Isn’t it weird that we are training our students to manage huge amounts of data and process them using a tool as powerful as R, but then just creating p-values based on parametric probability distributions just like Fisher did 120 years ago? To experience advances in how we teach and do statistics, we need to make advances in how to think about and design experiments. We need to advance in how we teach and apply the philosophy of science. To teach statistics better, we need to build stronger bridges with the humanities.
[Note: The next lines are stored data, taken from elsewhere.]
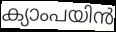
ക്യാംപയിൻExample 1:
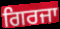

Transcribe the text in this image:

ਗਿਰਜਾ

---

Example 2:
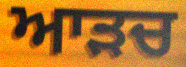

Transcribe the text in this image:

ਆੜਚ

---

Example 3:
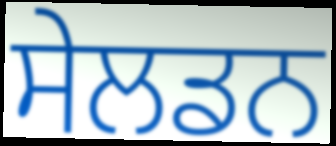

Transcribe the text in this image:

ਸੇਲਡਨ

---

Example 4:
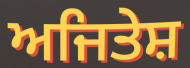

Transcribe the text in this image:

ਅਜਿਤੇਸ਼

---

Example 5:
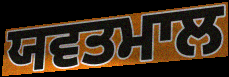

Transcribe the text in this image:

ਯਵਤਮਾਲ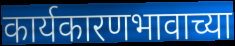
कार्यकारणभावाच्या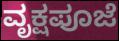
ವೃಕ್ಷಪೂಜೆ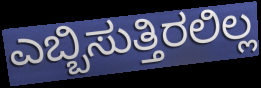
ಎಬ್ಬಿಸುತ್ತಿರಲಿಲ್ಲ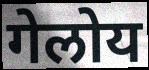
गेलोयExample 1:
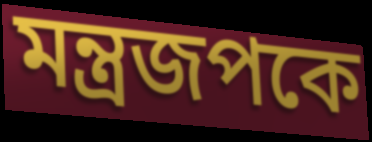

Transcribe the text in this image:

মন্ত্রজপকে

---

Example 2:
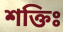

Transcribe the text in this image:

শক্তিঃ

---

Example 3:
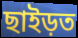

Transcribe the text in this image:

ছাইড়ত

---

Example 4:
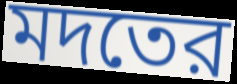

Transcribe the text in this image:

মদতের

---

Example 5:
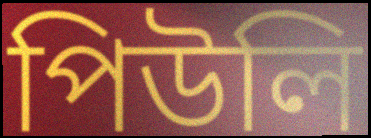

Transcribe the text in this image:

পিউলি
I just spent far too long trying to track down a quote I once saw from RA Fisher or Sewall Wright that even said if we had a “computer” machine, we wouldn’t have to have to rely on limitations of parametric assumptions because we could use more robust resampling approaches that would be more informative and less subject to biases leading from assumptions about distributions. If any of you know of this, could you give me a pointer or put it in the comments? It’s driving me bananas. Good thing I’m not writing this in my office, or I’d have the chance to waste even more time flipping through Sokal and Rohlf and how many other textbooks where I think I might have seen it.
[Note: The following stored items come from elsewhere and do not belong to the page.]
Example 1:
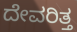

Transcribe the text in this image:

ದೇವರಿತ್ತ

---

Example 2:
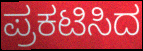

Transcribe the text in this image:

ಪ್ರಕಟಿಸಿದ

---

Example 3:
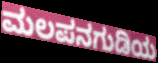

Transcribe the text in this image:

ಮಲಪನಗುಡಿಯ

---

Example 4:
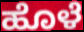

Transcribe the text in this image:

ಹೊಳೆ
Terry, I agree in principle that there are "better" approaches than ANOVA etc. for many kinds of data. But in practice, I think we greatly overestimate how often this will make any difference. Yes, ANOVA makes lots of assumptions, and we love to wring our hands about that. But it turns out to be extraordinarily robust to most violations of those assumptions. So given that, there's a lot to be said for approaches that are simple, well understood, and can be applied broadly. I don't think the situation is as dire as you suggest!
Something that's sometimes frustrating to me as a statistics educator is that the stats ed community has made at least some meaningful progress on this front -- simulation-based inference is pretty core to how a lot of us teach algebra-based intro-level statistics now, even if approaches of more full-scale change like Danny Kaplan's book (https://dtkaplan.github.io/Lessons-in-statistical-thinking/) haven't caught on -- and yet we seem to have had little success in communicating that approach & set of tools to folks teaching stats in cognate disciplines.
So I guess what I mean here is: I think what we really need is better ways for these conversations to happen across fields, so that it's not happening separately in stats, bio, psych, etc. at all different paces, starting from zero every time.